Looks like only 1 U.S seller has it in stock. The others have the Zero W. Not the 2. But thanks, I hadn't looked at the rpilocator in a while and was waiting for my local Microcenter to get them.
> Once an 8GB pi cost more than an i3 or i5 mini pc

But the Pi probably costs less once you factor in energy costs, no?

Depends on workload and the machine; some x86 machines are sufficiently low power that pis lose their advantage.
X86 machines have had perfectly fine idle wattages for ages now. I’m not sure why people think an x86 machine is sucking 50W at all times or something.
Anecdata: I have a netbook from around 2009 with an Atom processor. Default clock is 1.6 GHz but I ran it at 800 MHz.
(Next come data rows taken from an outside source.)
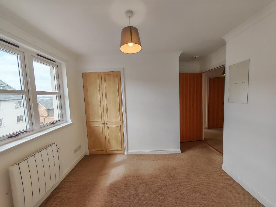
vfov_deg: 94.5
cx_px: 138
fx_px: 96
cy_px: 104
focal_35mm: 12
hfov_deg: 110.5
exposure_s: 1/170
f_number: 2
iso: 50
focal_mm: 1.82
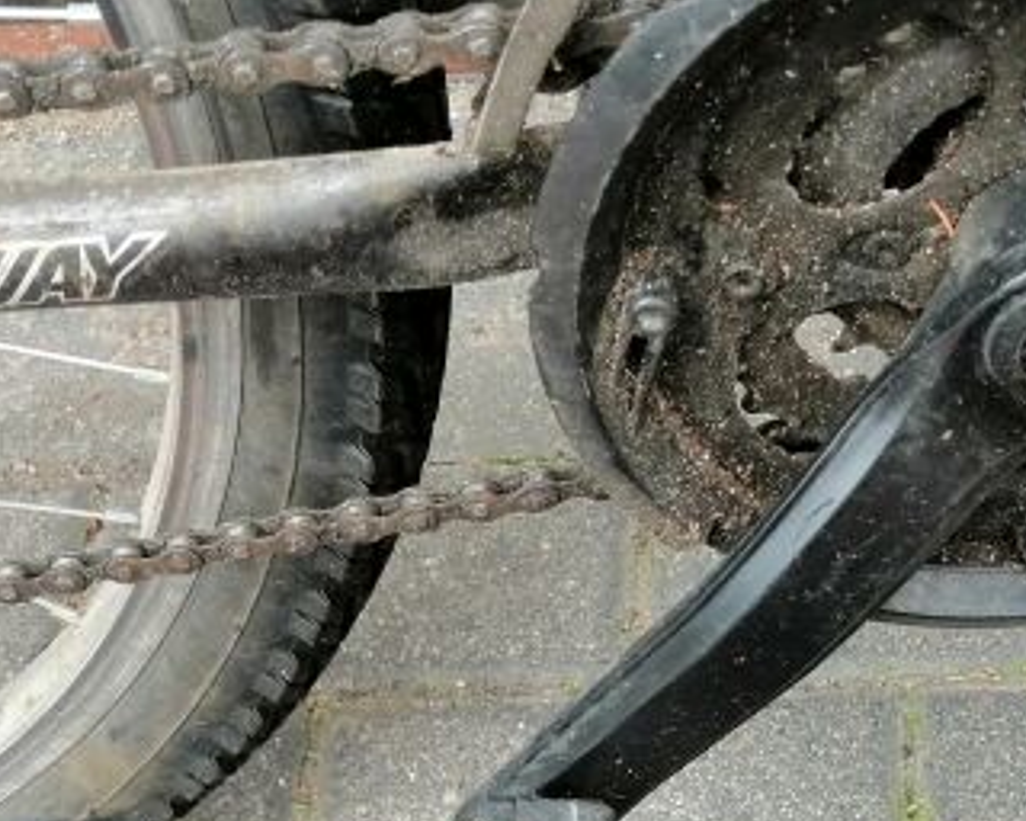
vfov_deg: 24.6
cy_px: 662
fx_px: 1852
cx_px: 753
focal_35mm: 61
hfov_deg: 30.5
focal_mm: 3.95
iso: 80
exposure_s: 1/50
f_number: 1.8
With an SSD inside, it sips power and ran 24/7 basic web services for years.
no actual data here: no power (Watts) provided for the netbook to enable a fair comparison.
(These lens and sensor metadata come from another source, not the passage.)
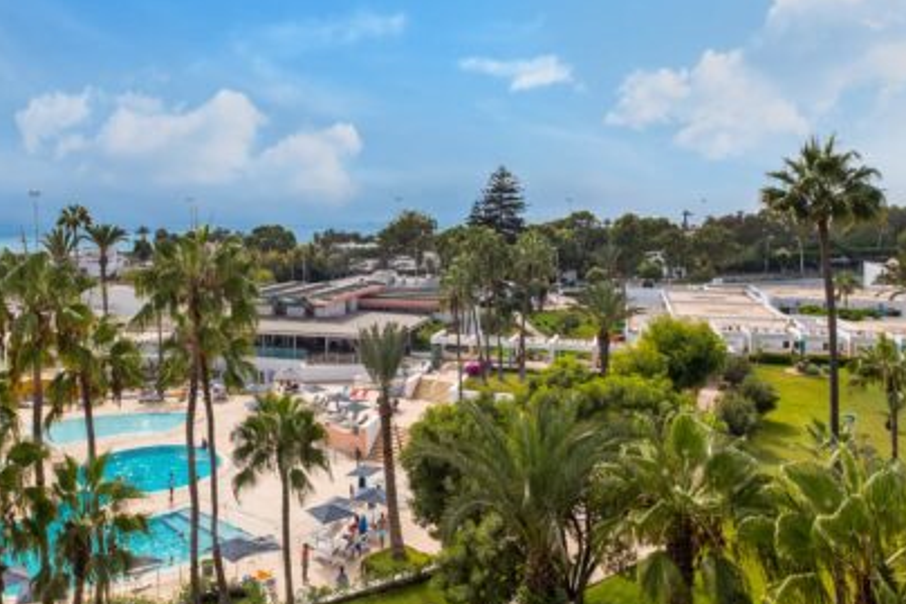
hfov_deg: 69.0
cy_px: 335
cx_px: 381
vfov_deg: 49.4
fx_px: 654
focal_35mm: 26
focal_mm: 10
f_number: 9
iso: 200
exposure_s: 1/500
It's great that it did not become ewaste, and a computer you have is better than one you don't have, but people likely shouldn't pick up old netbooks over something like a pi.

I agree. The machine is remote so I don't have it on hand, but I believe the stock AC adapter is rated for 40 watts according to a search online. However, I haven't recently plugged it into my Kill-A-Watt to see the actual draw, especially since I run it at half frequency. I'll bring it with me next time I'm out there for an upgrade to see what it actually pulls. :)
It's because ATX PSU desktops have high idle whereas a laptop, embedded device, or ATX12VO doesn't. People mean different power delivery methods and bundle it all up under x86 vs ARM
I tried measuring the wattage of my Pi Zero W when I got it but my Kill-A-Watt just registered 0 even when running stress -c 1. ;)
You can measure it with an inline USB power meter. They generally run between half a watt idle and 2 watts depending on what you're doing (using a camera, Wi-Fi, and keeping the CPU busy) and if you've shut down things like the video output and LEDs to try to save power.
A lot of it depends on what you use it for, in my usecase I've kept the two Pi's I mentioned as they sip a tiny amount of power. The Lenovo Thinkcentre I've got sits idle at around 7w but it's running a fair few service I use for dev work throughout the day, and the Pi would struggle to cope.

If you used one for something equivilent to a pihole then I think yes it would cost more over time, although we're likely talking many years of 24/7 runtime for it to then become more expensive, the low power x86 chips are a lot more efficient than they used to be.